◆ Assignment
Copy every line of the listing that holds the string "protection".

◆ Records

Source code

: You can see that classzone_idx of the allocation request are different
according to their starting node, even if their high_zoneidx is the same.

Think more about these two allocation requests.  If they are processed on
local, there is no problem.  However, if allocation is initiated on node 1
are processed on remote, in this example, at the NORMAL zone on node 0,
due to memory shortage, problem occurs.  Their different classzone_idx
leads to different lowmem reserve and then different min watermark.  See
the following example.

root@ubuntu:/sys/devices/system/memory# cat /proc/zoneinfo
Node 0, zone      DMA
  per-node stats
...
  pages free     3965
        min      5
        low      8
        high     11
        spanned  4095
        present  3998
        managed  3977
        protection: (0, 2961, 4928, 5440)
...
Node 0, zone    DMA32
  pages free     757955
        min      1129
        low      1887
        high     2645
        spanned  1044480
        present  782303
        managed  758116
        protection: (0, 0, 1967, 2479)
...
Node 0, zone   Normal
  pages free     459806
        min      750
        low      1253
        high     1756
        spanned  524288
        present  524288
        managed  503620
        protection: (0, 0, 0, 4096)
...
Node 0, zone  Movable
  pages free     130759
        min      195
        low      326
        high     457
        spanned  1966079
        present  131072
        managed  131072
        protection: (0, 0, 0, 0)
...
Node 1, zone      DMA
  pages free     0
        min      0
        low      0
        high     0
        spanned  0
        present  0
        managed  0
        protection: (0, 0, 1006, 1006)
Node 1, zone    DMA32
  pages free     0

◆ Output of the exercise
        protection: (0, 2961, 4928, 5440)
        protection: (0, 0, 1967, 2479)
        protection: (0, 0, 0, 4096)
        protection: (0, 0, 0, 0)
        protection: (0, 0, 1006, 1006)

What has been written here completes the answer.